29 jun. 2006

6 meses de blog bajo la lluvia


Despertarse y ver que el mundo es un aguacero parece una pesadilla que de algún modo se coló a la vigilia. Ya sé que vivir en este país implica saber y aceptar que puede llover hasta nueve o diez meses al año; pero cuando desde que uno se despierta el cielo ya está borrascoso y hay que sacar a los perros con paraguas, no, es deprimente. De hecho, siempre me han deprimido las lluvias (“probabilidad de lluvias”, dicen los sabelotodos del Meteorológico, ¡qué gran descubrimiento científico!), y más si vienen con retumbos y destellos eléctricos… es que vivir bajo un cielo encapotado y las calles anegadas (o “caminos”, para no exagerar)…

Pero no quería escribir sobre eso.

Hace seis meses empecé esta bitácora sin tener muy claro qué iba a hacer en ella. He intentado varias cosas y casi siempre me siento insatisfecho. Curiosamente, es muy distinta de mis diarios en papel, cuadernos interminables de… No importa. Por un momento, al principio, pensé que en este espacio virtual me inclinaría a escribir sobre asuntos más técnicos –no sé bien cómo definirlos– o “teóricos”. Es decir, sobre mis intereses en filosofía y en general sobre mis temas recurrentes de lectura (aparte de novelas): la desconstrucción y la obra de Jacques Derrida, la posmodernidad, las relaciones entre filosofía y literatura; o el otro lado de mis intereses y pasiones intelectuales (sí, hay tal cosa): asuntos de últimas tecnologías y sus efectos socioculturales, psicológicos, evolutivos (cibernética, inteligencia artificial, biotecnología, etc.), futurismo, transhumanismo, las consecuencias políticas de las tecnologías (por ejemplo), principalmente cuando se las apropia la gente común (smart mobs, etc…) Pero es un panorama tan diverso y confuso –para mí, digo, que abuso tal vez de ese barroquismo temático–, que finalmente pensé que usar el blog para escribir sobre todo eso sólo sería ventilar mis propias confusiones o, al menos, ese “desorden teórico” que, al menos en privado, para mí es inofensivo y hasta lúdico, precisamente porque no sigue un programa académico, ni padece por la obligación de sistematizarlo...

Yo creo en la escritura autobiográfica, pero creo que al escribir autobiográficamente uno debe esforzarse por hablar cada vez menos de uno mismo; es decir, creo en la escritura autobiográfica impersonal, lo cual, claro, habría que explicar mejor, pero no es este el momento.
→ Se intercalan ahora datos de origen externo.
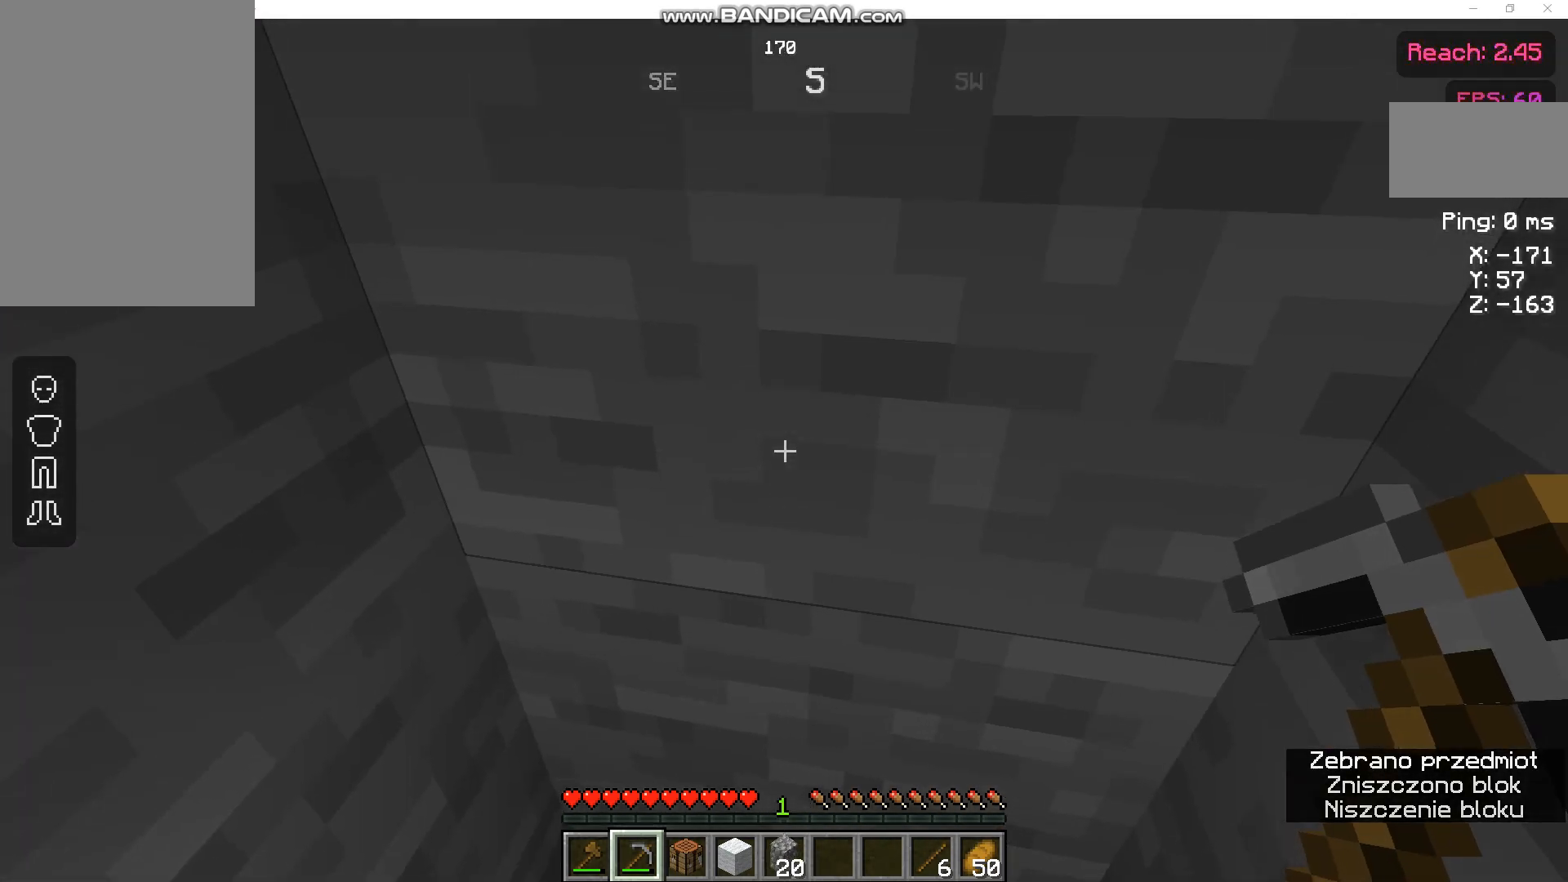
{"keys": [], "mouse": [], "events": []}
Lo que quiero decir, tal vez, es que no me gusta hablar de mí, ¿por qué habría de ser yo –mi vida íntima– un tema interesante para algún lector? Además, en esta época de locura publicitaria y massmediática, donde todo se organiza para intentar que uno se muestre o desee mostrase, creo que lo más sensato es esforzarse por quedar oculto, al margen, y actuar desde allí, disimuladamente, por ejemplo escribiendo, pero sin llamar demasiado la atención… Pero por otro lado, sí creo que cada quien debiera escribir desde su propia experiencia –sin fingir falsas distancias, objetivas o ficcionales–, es decir, sin pretender desaparecer del todo detrás de enrevesadas tramas novelescas o de hiperanalíticos proyectos ensayísticos o científicos…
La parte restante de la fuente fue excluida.